▸ **Work to complete**
Copy the text lines from every row below character for character, and leave the pictures out of your answer.

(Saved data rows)
= = = =

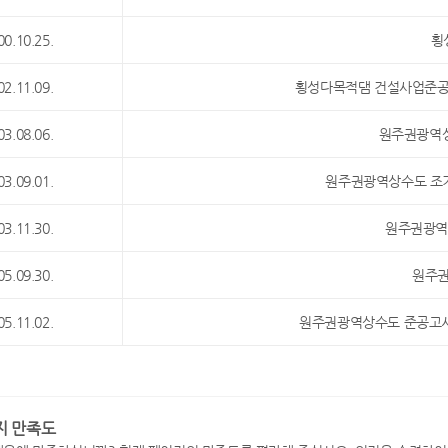
00.10.25.
횡
02.11.09.
횡성다목적댐 건설사업준공고
03.08.06.
원주권광역
03.09.01.
원주권광역상수도 조기 
03.11.30.
원주권광역
05.09.30.
원주권
05.11.02.
원주권광역상수도 준공고시 
지 만족도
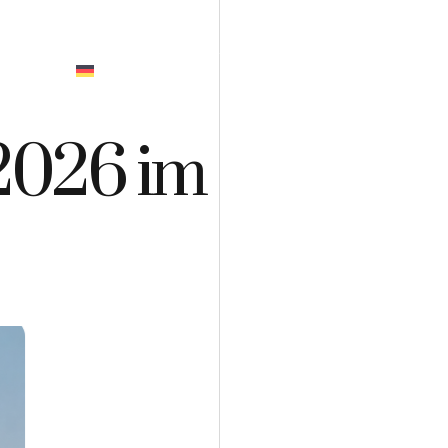
GEBOT
 2026 im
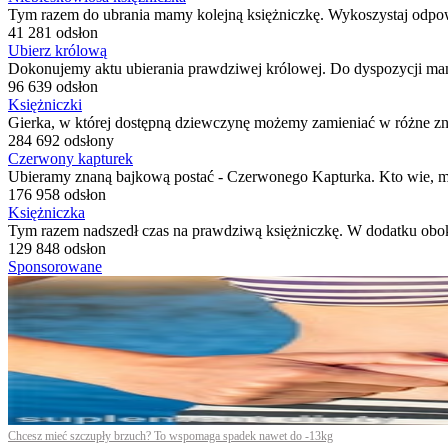
Tym razem do ubrania mamy kolejną księżniczkę. Wykoszystaj odpowi
41 281 odsłon
Ubierz królową
Dokonujemy aktu ubierania prawdziwej królowej. Do dyspozycji mam
96 639 odsłon
Księżniczki
Gierka, w której dostępną dziewczynę możemy zamieniać w różne zn
284 692 odsłony
Czerwony kapturek
Ubieramy znaną bajkową postać - Czerwonego Kapturka. Kto wie, mo
176 958 odsłon
Księżniczka
Tym razem nadszedł czas na prawdziwą księżniczkę. W dodatku obok
129 848 odsłon
Sponsorowane
Chcesz mieć szczupły brzuch? To wspomaga spadek nawet do -13kg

= = = =

▸ **Task result**
00.10.25.
횡
02.11.09.
횡성다목적댐 건설사업준공고
03.08.06.
원주권광역
03.09.01.
원주권광역상수도 조기 
03.11.30.
원주권광역
05.09.30.
원주권
05.11.02.
원주권광역상수도 준공고시 
지 만족도
GEBOT
 2026 im
Tym razem do ubrania mamy kolejną księżniczkę. Wykoszystaj odpowi
41 281 odsłon
Ubierz królową
Dokonujemy aktu ubierania prawdziwej królowej. Do dyspozycji mam
96 639 odsłon
Księżniczki
Gierka, w której dostępną dziewczynę możemy zamieniać w różne zn
284 692 odsłony
Czerwony kapturek
Ubieramy znaną bajkową postać - Czerwonego Kapturka. Kto wie, mo
176 958 odsłon
Księżniczka
Tym razem nadszedł czas na prawdziwą księżniczkę. W dodatku obok
129 848 odsłon
Sponsorowane
Chcesz mieć szczupły brzuch? To wspomaga spadek nawet do -13kg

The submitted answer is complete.